• **EXERCISE DESCRIPTION**:
Copy every line of the data below word for word, and leave out the pictures.

───

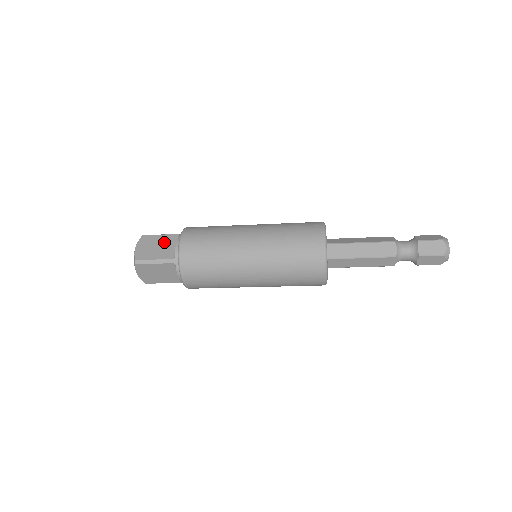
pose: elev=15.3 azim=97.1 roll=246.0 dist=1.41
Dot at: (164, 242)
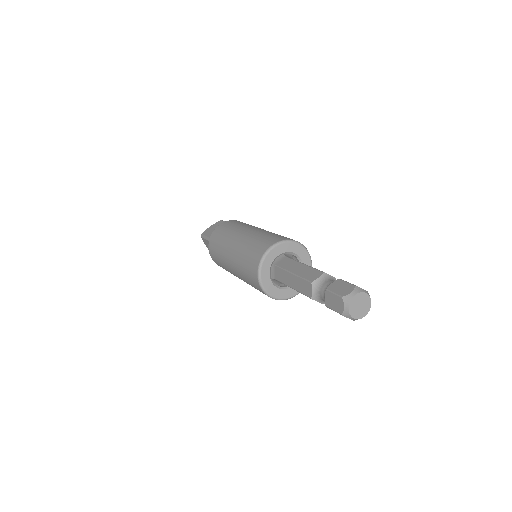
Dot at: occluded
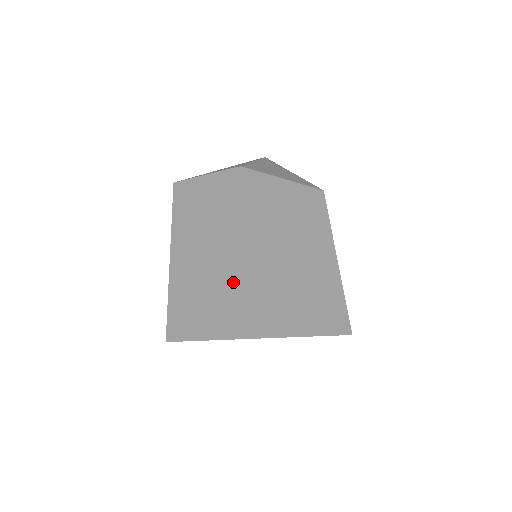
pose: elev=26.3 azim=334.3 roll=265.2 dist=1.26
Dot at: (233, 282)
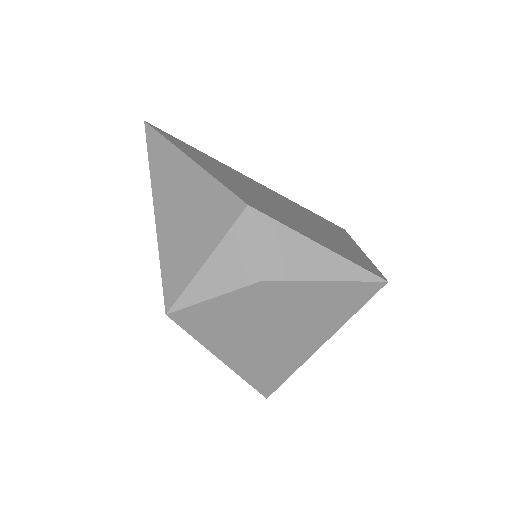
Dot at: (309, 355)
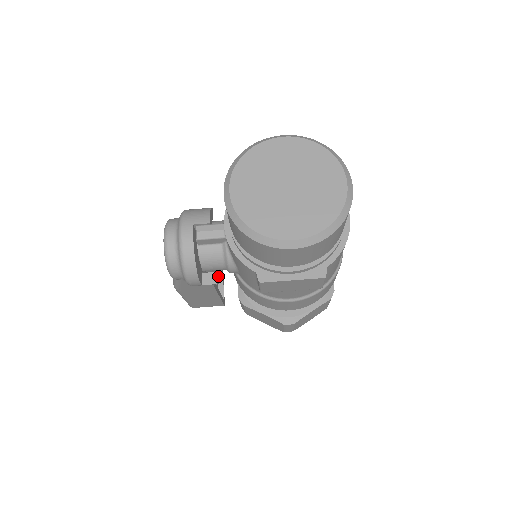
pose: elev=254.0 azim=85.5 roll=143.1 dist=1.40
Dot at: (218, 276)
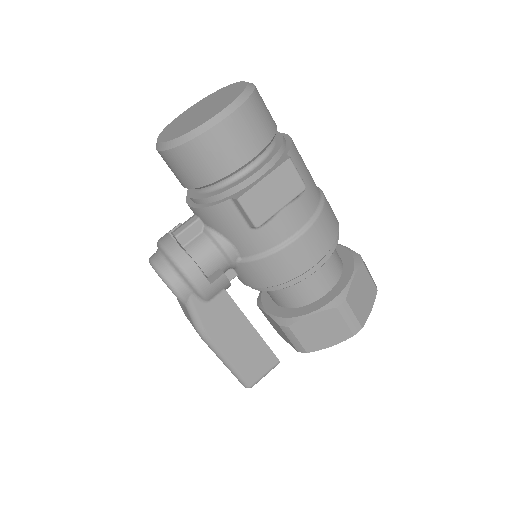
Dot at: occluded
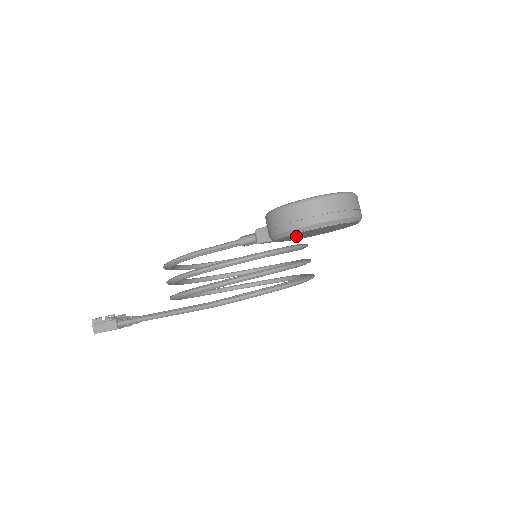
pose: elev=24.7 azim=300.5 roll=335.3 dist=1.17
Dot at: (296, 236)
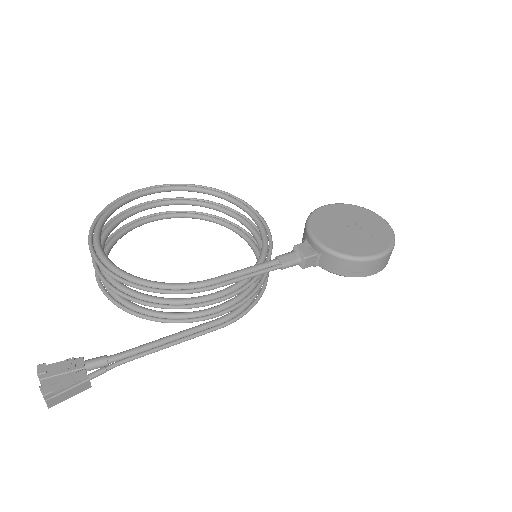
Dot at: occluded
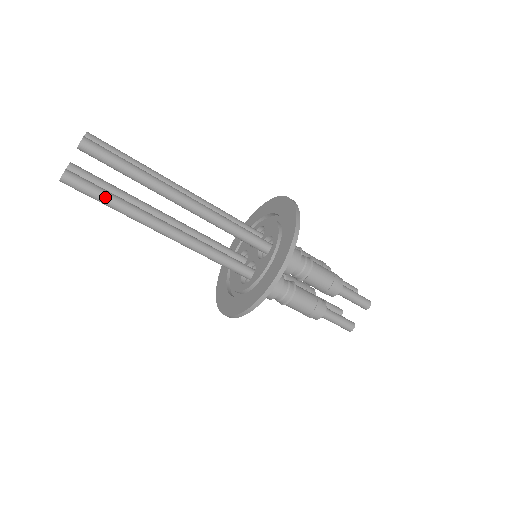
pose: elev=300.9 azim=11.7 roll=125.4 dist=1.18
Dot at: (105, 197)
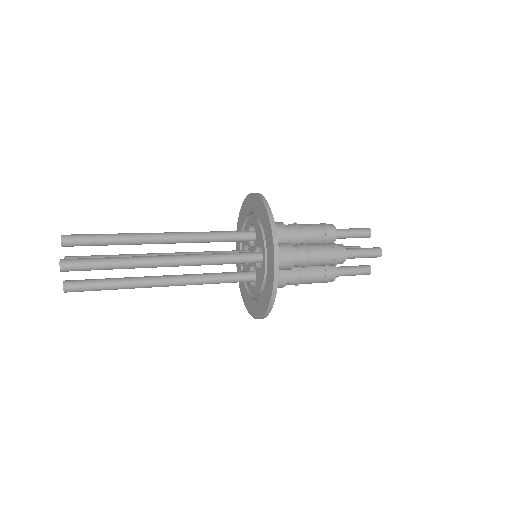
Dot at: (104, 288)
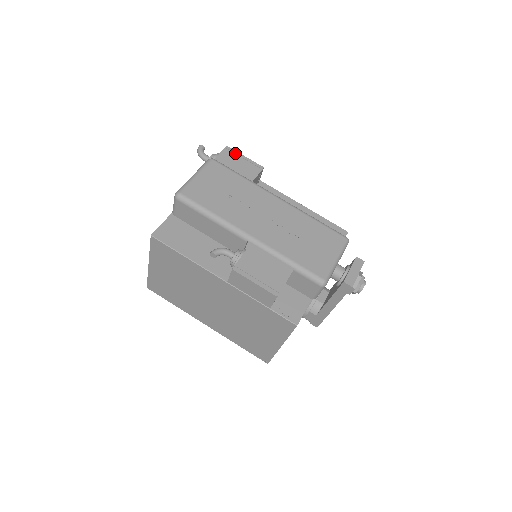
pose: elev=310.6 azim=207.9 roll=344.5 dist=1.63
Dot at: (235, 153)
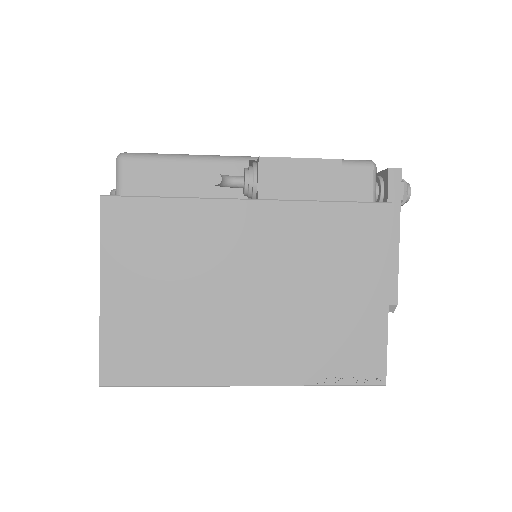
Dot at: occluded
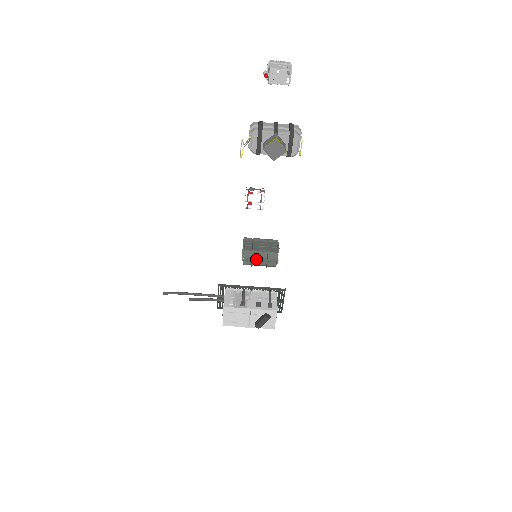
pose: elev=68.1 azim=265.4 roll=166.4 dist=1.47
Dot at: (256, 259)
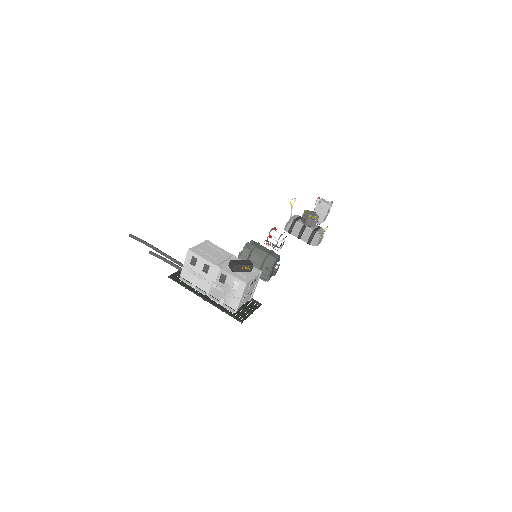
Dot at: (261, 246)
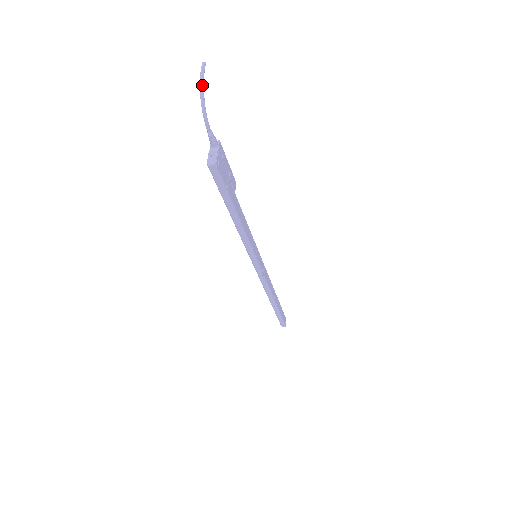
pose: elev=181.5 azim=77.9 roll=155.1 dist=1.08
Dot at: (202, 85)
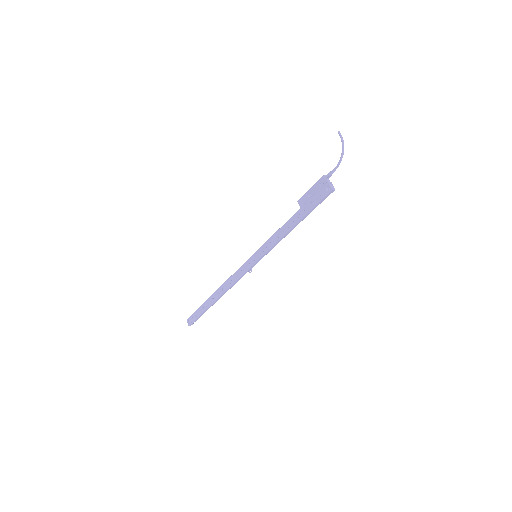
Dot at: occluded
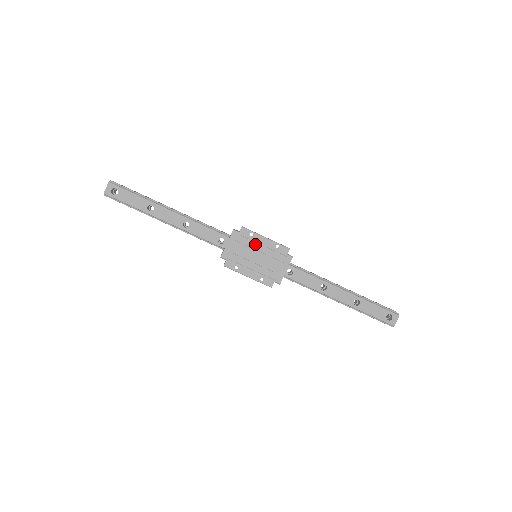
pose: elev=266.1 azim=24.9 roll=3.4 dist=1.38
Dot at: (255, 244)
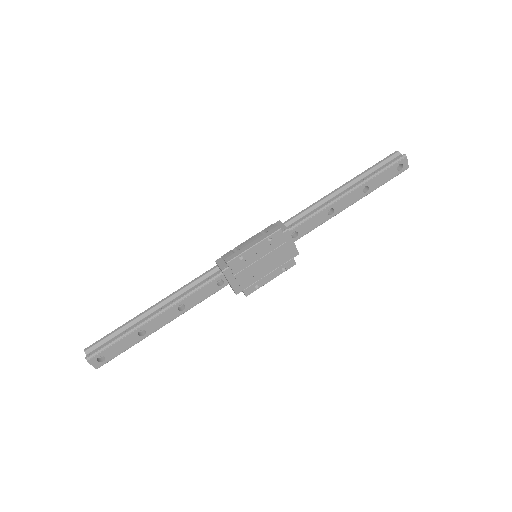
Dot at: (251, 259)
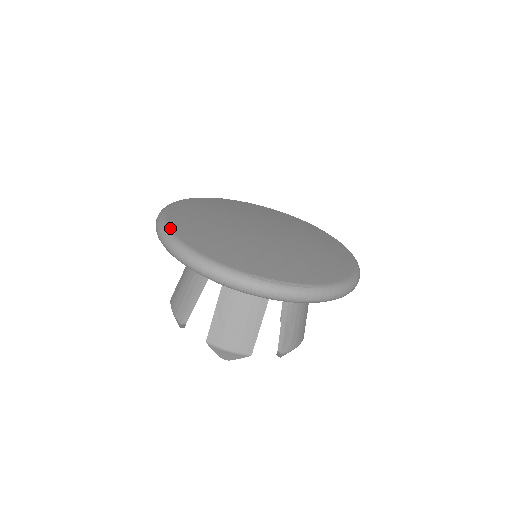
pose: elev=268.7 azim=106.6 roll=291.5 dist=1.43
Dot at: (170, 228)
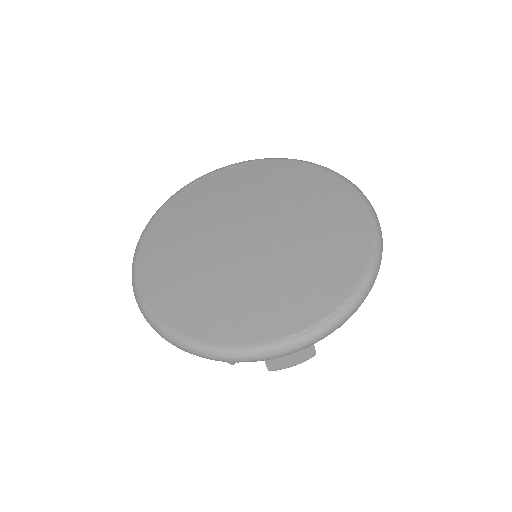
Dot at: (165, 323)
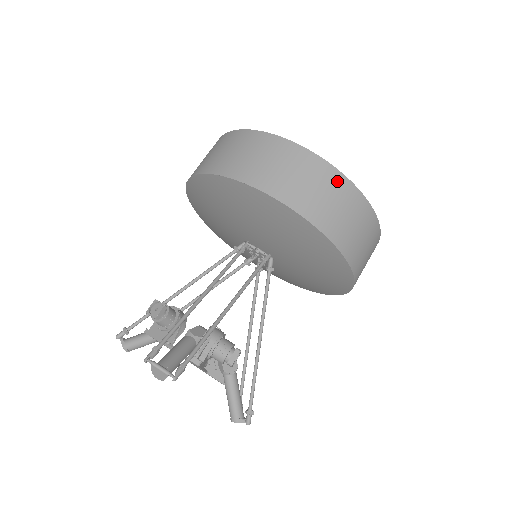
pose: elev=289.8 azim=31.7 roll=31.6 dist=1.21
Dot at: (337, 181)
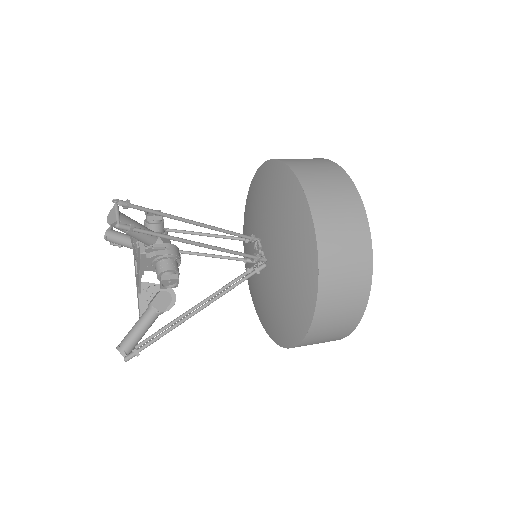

───

• **WRITTEN REPLY**:
pose: elev=15.3 azim=97.1 roll=246.0 dist=1.41
Dot at: (164, 242)
Dot at: occluded
pose: elev=26.3 azim=334.3 roll=265.2 dist=1.26
Dot at: (233, 282)
Dot at: (309, 355)
pose: elev=254.0 azim=85.5 roll=143.1 dist=1.40
Dot at: (218, 276)
Dot at: occluded
pose: elev=24.7 azim=300.5 roll=335.3 dist=1.17
Dot at: (296, 236)
Dot at: occluded
pose: elev=300.9 azim=11.7 roll=125.4 dist=1.18
Dot at: (105, 197)
Dot at: (104, 288)
pose: elev=310.6 azim=207.9 roll=344.5 dist=1.63
Dot at: (235, 153)
Dot at: occluded
pose: elev=68.1 azim=265.4 roll=166.4 dist=1.47
Dot at: (256, 259)
Dot at: (261, 246)
pose: elev=181.5 azim=77.9 roll=155.1 dist=1.08
Dot at: (202, 85)
Dot at: occluded
pose: elev=266.1 azim=24.9 roll=3.4 dist=1.38
Dot at: (255, 244)
Dot at: (251, 259)
pose: elev=268.7 azim=106.6 roll=291.5 dist=1.43
Dot at: (170, 228)
Dot at: (165, 323)
pose: elev=289.8 azim=31.7 roll=31.6 dist=1.21
Dot at: (337, 181)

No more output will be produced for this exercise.